The LLM Training Pipeline — From Pre-training to Agent Training

Author: @HiTw93 (tw93) Core thesis: By 2026, the real differentiation in LLMs comes not from pre-training, but from everything after it: post-training, evaluation, reward design, agent training, distillation, and harness engineering.

The pipeline as a whole

Modern LLM development is a six-layer pipeline:

Raw data + system recipe
Pre-training
Post-training
Evaluation / Grader / Reward
Agent harness + training
Deployment + feedback loops

Two feedback loops run continuously:

Production traffic → data engineering
Offline evaluation → pre-training

Pre-training: just the foundation

Pre-training determines:

Knowledge scope
Generalization potential
Pattern induction capability

What it does not determine:

Whether the model follows instructions
Whether it cooperates with users
Stability on critical tasks

Key design decisions locked in at this stage:

Tokenizer vocabulary (affects sequence length, downstream performance, multilingual ability, code/math efficiency)
Context window length (changes attention cost, batch size, training curriculum, parallelism strategy)
Multimodal vs text-only
Single-acceleror deployment constraints (e.g., Gemma 3)

Over-training: Llama3 8B used 15T tokens vs Chinchilla's ~200B recommendation (75× over-training). This trades training compute for a smaller, cheaper, more capable model at inference time.

Data recipe: capability engineering

Data engineering is not "more is better" — it is capability design.

What the model sees (web, code, books, forums) and in what proportions directly shapes its ability distribution.

Critical but often neglected:

Deduplication at document and line level
Contamination control (benchmark leakage)
Data mixing laws — the ratio of data types steers model capabilities
Synthetic data —正式训练流程的一部分
- Self-Instruct for instruction data
- DeepSeek-R1 distillation trajectories
- Qwen / Kimi synthetic supervision

The virtuous cycle: stronger models generate higher-quality training data for the next generation.

Systems and architecture constraints

Training at scale is a distributed systems problem, not a single-machine deep learning problem.

Key constraints decided before training starts:

GPU count, memory bandwidth, parallelism strategy
MoE (Mixture of Experts) for cost-effective scale expansion
FP8 mixed precision (DeepSeek-V3 proved this at massive scale)
muP (maximal update parameterization) for hyperparameter transfer from small experiments
WSD learning rate schedule

Training stability: thousands of GPUs running for weeks will encounter loss spikes, silent GPU errors, NVLink anomalies, communication jitter. The ability to detect, isolate, and recover quickly is a core lab-level engineering competency.

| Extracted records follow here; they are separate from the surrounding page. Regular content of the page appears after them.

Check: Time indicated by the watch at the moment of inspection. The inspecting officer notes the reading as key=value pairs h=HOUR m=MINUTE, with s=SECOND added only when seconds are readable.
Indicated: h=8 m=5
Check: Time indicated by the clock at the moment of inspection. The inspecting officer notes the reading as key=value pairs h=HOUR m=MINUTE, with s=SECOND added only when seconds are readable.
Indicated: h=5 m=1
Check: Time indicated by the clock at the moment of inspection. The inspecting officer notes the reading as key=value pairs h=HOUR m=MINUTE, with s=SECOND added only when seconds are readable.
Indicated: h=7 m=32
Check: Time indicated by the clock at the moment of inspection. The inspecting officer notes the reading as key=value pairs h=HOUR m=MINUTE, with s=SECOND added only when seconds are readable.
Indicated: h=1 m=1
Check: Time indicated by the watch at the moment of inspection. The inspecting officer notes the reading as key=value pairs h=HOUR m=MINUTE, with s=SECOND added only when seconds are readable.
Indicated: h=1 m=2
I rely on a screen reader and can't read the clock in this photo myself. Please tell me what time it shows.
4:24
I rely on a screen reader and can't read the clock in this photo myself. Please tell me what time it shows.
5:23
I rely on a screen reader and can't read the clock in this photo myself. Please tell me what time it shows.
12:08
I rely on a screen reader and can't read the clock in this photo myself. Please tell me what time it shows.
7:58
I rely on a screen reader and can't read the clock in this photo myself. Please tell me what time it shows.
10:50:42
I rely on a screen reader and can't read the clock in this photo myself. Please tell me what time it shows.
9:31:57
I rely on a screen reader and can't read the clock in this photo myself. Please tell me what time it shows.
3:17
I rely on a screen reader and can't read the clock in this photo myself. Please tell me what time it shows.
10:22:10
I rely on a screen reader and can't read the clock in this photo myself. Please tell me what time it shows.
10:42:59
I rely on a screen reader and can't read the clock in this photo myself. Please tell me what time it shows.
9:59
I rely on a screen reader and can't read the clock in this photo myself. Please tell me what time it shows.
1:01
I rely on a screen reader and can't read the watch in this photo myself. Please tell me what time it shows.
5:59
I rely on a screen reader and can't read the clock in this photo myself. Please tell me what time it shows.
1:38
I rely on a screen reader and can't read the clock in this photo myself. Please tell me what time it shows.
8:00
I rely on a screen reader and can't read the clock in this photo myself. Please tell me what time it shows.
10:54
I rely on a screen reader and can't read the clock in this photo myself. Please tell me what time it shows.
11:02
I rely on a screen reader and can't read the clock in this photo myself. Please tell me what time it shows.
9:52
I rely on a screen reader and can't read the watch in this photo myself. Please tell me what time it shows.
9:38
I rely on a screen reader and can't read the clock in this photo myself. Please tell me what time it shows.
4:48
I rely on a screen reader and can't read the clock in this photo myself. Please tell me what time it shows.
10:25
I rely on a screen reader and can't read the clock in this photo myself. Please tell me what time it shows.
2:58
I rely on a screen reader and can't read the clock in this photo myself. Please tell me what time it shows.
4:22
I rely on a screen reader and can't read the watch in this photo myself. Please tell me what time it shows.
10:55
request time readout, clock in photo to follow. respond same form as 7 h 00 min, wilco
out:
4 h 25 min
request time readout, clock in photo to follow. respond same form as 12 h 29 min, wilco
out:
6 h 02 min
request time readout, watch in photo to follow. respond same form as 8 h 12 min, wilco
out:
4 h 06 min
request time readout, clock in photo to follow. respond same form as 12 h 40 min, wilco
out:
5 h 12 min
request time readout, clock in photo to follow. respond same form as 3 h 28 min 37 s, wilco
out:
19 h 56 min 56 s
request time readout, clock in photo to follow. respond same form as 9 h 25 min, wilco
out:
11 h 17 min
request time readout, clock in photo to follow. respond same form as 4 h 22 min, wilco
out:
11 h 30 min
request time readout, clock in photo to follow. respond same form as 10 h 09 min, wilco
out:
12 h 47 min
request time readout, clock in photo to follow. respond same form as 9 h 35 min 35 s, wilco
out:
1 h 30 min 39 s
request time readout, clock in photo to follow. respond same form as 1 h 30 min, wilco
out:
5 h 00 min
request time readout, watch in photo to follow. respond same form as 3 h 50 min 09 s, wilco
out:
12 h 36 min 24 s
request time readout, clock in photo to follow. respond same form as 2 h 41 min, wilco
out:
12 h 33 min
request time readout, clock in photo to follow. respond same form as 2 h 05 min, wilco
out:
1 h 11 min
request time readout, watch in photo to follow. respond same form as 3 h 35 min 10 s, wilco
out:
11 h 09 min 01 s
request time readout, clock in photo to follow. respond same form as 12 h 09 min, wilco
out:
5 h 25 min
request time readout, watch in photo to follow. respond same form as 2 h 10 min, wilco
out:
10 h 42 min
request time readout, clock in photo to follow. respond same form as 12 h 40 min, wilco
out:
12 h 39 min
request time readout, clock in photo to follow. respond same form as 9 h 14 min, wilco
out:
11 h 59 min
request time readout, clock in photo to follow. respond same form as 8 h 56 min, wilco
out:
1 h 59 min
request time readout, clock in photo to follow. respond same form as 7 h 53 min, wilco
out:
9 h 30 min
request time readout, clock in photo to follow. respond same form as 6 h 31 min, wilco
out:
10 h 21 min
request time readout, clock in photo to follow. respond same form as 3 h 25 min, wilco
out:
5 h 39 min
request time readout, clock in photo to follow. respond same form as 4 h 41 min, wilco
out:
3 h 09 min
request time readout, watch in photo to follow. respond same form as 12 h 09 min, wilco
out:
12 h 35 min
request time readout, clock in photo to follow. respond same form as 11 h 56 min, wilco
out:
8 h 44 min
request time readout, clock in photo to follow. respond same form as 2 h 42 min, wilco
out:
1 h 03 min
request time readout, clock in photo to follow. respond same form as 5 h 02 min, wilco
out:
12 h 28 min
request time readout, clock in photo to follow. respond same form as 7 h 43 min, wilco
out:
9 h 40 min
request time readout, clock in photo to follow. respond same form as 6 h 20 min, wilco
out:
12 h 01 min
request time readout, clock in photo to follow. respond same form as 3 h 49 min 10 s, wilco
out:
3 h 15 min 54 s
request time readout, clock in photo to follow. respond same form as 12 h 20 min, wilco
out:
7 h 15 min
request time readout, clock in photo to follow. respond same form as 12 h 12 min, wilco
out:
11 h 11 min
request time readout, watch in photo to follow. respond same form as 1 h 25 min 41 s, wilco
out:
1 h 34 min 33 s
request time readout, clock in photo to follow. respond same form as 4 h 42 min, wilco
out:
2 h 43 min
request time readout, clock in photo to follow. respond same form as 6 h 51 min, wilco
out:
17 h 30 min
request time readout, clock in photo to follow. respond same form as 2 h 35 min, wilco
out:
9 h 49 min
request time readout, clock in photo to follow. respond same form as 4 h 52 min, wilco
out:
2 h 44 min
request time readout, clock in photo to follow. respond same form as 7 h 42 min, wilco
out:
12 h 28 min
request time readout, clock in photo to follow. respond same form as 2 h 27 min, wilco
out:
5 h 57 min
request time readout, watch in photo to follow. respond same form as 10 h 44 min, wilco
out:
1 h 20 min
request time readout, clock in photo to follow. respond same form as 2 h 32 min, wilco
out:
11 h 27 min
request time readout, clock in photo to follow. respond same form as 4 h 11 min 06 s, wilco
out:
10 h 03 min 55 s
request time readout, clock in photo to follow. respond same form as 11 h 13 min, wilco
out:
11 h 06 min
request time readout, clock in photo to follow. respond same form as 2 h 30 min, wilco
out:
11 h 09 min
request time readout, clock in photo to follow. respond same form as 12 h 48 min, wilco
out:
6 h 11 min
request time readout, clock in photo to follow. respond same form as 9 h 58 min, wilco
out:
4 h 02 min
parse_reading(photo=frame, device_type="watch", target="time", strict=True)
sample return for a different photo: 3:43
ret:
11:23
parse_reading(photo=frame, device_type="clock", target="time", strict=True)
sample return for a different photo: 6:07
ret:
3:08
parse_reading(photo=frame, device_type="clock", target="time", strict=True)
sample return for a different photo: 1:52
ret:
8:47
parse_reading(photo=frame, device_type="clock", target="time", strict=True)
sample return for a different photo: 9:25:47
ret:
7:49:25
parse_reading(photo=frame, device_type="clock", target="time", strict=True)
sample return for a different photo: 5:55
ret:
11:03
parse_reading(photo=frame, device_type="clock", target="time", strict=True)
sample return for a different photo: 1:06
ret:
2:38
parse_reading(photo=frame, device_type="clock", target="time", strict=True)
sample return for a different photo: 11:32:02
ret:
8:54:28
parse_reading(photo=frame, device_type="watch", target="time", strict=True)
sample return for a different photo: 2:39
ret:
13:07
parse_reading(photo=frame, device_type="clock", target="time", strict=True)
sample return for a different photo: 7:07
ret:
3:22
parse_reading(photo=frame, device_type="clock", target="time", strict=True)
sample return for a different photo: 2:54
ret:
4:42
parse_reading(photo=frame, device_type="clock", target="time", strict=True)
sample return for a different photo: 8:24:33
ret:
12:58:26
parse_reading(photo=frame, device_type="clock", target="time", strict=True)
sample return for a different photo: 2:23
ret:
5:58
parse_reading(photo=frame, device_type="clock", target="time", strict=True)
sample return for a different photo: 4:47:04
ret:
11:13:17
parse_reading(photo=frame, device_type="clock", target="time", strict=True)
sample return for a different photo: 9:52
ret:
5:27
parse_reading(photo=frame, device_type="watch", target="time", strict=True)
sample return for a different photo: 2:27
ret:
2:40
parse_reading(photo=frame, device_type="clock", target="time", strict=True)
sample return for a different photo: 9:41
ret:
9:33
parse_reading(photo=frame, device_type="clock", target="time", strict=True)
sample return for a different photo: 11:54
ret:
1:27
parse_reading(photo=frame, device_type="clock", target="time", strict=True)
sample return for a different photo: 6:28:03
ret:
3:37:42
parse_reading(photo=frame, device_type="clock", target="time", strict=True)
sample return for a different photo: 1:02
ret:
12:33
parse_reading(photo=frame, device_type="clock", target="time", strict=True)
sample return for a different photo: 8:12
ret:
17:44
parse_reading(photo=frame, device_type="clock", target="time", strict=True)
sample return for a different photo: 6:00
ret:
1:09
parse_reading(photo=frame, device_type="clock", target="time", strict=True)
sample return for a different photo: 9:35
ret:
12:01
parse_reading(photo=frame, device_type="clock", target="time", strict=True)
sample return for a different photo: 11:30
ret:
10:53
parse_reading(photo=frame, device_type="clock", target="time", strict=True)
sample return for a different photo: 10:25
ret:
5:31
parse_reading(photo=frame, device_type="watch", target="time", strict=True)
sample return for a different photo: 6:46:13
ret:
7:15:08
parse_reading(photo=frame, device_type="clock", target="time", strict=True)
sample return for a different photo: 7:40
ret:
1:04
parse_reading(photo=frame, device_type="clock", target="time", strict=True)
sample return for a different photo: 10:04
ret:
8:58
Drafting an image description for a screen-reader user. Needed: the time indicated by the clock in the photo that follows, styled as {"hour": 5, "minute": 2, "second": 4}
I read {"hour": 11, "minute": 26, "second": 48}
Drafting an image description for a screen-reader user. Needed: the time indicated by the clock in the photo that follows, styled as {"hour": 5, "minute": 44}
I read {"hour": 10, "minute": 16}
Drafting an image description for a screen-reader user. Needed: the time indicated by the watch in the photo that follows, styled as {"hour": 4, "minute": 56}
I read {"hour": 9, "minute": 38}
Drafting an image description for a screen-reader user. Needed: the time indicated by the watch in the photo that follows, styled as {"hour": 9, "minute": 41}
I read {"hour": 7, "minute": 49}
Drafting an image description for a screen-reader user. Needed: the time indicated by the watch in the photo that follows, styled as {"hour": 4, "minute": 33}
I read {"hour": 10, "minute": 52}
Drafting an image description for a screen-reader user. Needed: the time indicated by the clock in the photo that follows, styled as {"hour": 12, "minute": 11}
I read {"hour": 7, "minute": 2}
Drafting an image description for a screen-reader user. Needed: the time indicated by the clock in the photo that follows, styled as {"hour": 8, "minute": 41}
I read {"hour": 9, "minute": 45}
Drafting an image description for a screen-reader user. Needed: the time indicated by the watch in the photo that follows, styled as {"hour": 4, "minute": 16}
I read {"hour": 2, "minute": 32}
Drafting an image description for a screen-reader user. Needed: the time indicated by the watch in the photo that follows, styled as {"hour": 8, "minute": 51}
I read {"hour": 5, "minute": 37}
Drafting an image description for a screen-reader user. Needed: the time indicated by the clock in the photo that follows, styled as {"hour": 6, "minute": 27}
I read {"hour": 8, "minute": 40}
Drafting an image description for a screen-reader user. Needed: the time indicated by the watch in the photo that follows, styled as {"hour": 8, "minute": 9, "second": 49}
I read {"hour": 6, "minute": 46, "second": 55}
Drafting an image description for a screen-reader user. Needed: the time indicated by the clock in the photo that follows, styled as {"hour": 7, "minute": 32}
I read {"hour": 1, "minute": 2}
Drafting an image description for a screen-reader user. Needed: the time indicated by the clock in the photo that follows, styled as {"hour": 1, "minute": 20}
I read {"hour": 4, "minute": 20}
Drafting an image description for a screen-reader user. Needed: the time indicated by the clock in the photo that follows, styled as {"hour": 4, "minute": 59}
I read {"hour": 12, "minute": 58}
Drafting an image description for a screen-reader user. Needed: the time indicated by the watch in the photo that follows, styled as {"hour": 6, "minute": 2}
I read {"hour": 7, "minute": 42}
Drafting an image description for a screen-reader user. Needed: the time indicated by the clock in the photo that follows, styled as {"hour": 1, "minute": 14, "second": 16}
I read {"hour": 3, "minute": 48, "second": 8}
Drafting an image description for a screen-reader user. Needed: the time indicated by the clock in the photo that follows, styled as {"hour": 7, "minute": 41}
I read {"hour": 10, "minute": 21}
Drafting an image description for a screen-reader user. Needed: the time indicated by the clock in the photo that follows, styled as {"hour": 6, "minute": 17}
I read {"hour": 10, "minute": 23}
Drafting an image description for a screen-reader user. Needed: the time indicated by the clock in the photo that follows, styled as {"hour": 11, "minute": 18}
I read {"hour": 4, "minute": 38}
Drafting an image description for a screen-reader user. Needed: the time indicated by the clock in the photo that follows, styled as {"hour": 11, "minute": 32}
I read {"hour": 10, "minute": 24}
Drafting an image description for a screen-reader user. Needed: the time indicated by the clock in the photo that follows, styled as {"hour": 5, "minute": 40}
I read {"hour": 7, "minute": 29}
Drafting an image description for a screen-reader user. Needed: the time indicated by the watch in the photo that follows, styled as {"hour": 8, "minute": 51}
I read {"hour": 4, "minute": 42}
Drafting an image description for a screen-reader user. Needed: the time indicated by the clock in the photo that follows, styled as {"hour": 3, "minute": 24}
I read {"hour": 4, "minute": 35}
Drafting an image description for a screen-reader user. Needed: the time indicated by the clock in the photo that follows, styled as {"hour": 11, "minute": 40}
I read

DeepSeek-V3 reported zero irrecoverable loss spikes and zero rollbacks across 14.8T tokens and 2.788M H800 GPU hours.

Post-training: where users feel the difference

Instruction tuning (SFT)

Teaches the model how to take tasks, organize output, and behave like a helpful assistant.

A 1.3B parameter InstructGPT outperformed 175B GPT-3 on human preference — demonstrating that post-training can override two orders of magnitude in parameter count.

Alignment methods

Method	Approach
RLHF	Imitate high-quality answers, then reinforce via preference comparison
DPO	Direct preference optimization — no separate reward model needed
RFT	Productized interface: task definition + grader + reward signal

DeepSeek-R1's four-stage pipeline

Cold-start SFT — high-quality CoT data to stabilize before RL
RL on verifiable domains — math, code, logic using GRPO (group relative policy optimization)
Rejection sampling fine-tuning — turn RL success trajectories into new SFT data
Alignment RL — incorporate helpfulness and safety preferences

GRPO vs PPO: GRPO samples multiple answers for the same prompt and uses intra-group ranking instead of a separate value network. Much lighter engineering burden — adopted by DeepSeek and Cursor Composer 2.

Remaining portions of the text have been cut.